Rubble,
fires and F-16s: Welcome to Manhattan
By PETER CHENEY, The Globe and Mail
Thursday, September 13, 2001
NEW YORK -- Just a few
blocks to the north, you can still buy a latte and hail a cab,
but somewhere south of Canal Street, you leave that world
behind and begin your descent into the living hell that
southern Manhattan has become.
The once-packed streets thin out as you pass each police
barricade, the air fills with the smell of torched metal, and
orange flames lick the sky.
As you approach the place that everyone is now calling
Ground Zero, the colours of the city gradually disappear under
a thick coat of grey ash. Ruined cars line the street,
flattened and blackened apparitions. Grey smoke boils upward.
Overhead, a colossal, suspended cloud of smoke covers the
bottom end of Manhattan Island, casting the streets in shadow
on one of the otherwise most beautiful days of the year.

Image geometry data from multiple views:
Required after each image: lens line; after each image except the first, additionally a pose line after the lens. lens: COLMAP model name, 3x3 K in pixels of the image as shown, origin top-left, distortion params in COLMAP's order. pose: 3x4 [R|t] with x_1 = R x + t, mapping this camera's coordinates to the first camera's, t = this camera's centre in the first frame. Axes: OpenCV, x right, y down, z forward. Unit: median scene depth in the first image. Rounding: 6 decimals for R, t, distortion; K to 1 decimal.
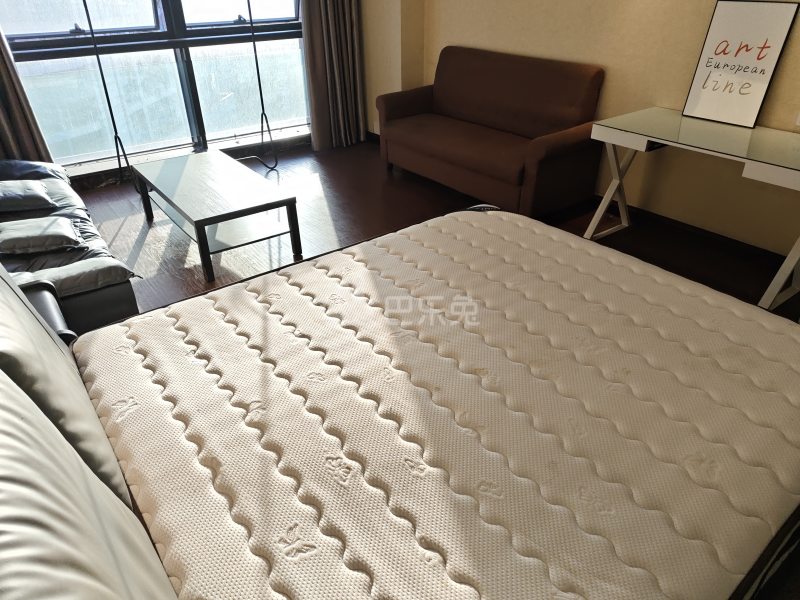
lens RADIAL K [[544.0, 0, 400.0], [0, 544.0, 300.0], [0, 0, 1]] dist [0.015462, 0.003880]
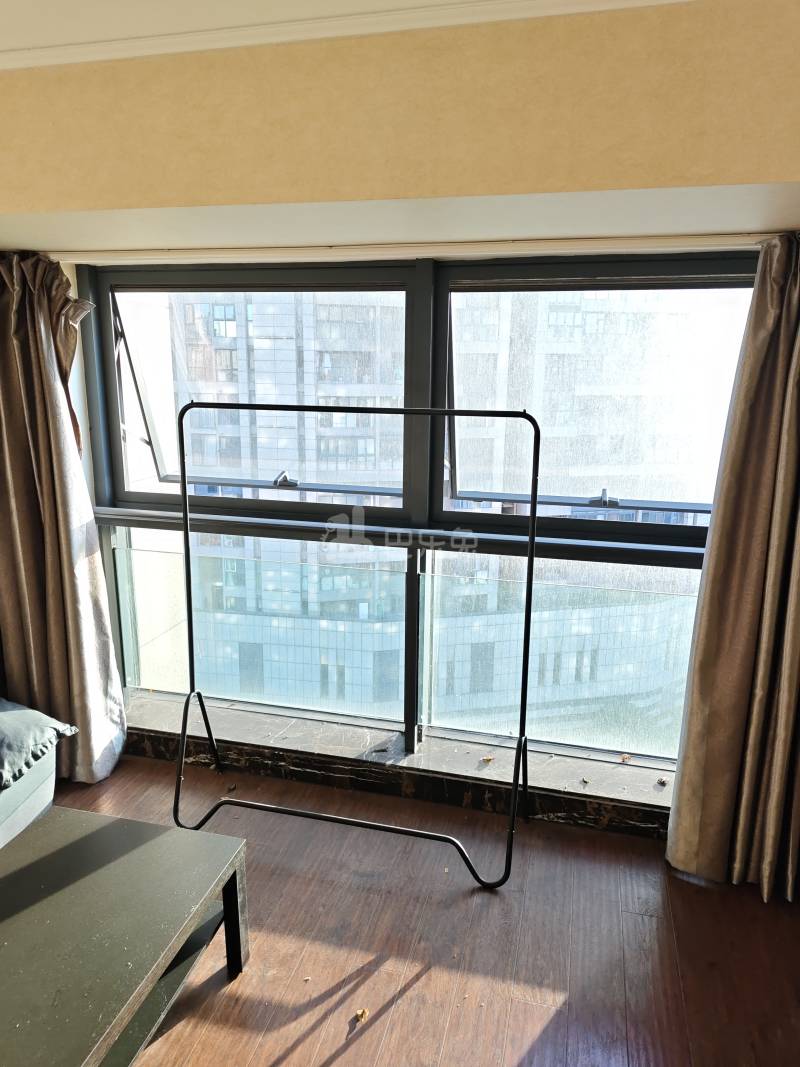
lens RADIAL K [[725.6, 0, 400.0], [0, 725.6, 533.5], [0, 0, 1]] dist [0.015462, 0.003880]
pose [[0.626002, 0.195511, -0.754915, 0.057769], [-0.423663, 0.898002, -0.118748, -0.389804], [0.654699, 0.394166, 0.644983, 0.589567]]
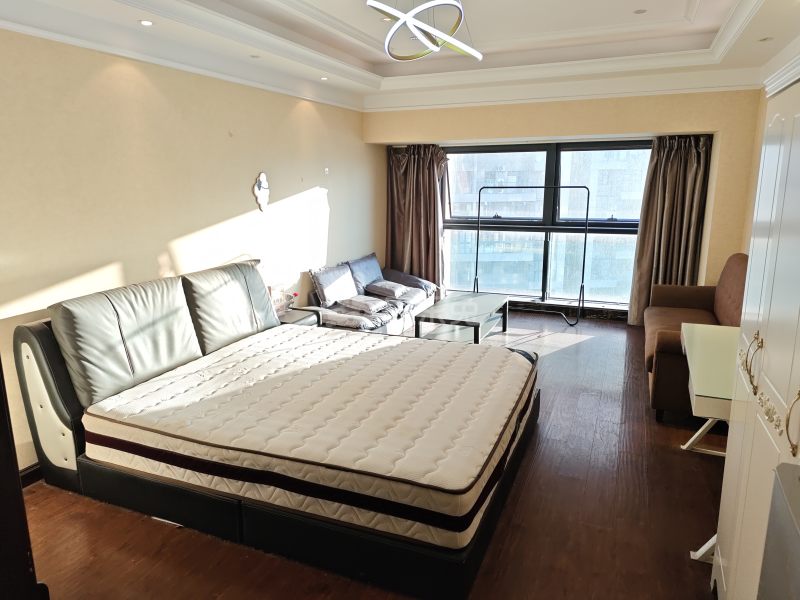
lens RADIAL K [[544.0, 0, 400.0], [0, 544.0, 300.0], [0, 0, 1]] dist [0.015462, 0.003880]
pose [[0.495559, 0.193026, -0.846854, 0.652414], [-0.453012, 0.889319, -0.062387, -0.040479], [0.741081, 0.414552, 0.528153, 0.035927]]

*EXERCISE*.
Please reproduce everything in the Manhattan article from "As you approach" down to "smoke boils upward.", word for word. The records have no connection to the Manhattan article.

*RESPONSE*.
As you approach the place that everyone is now calling
Ground Zero, the colours of the city gradually disappear under
a thick coat of grey ash. Ruined cars line the street,
flattened and blackened apparitions. Grey smoke boils upward.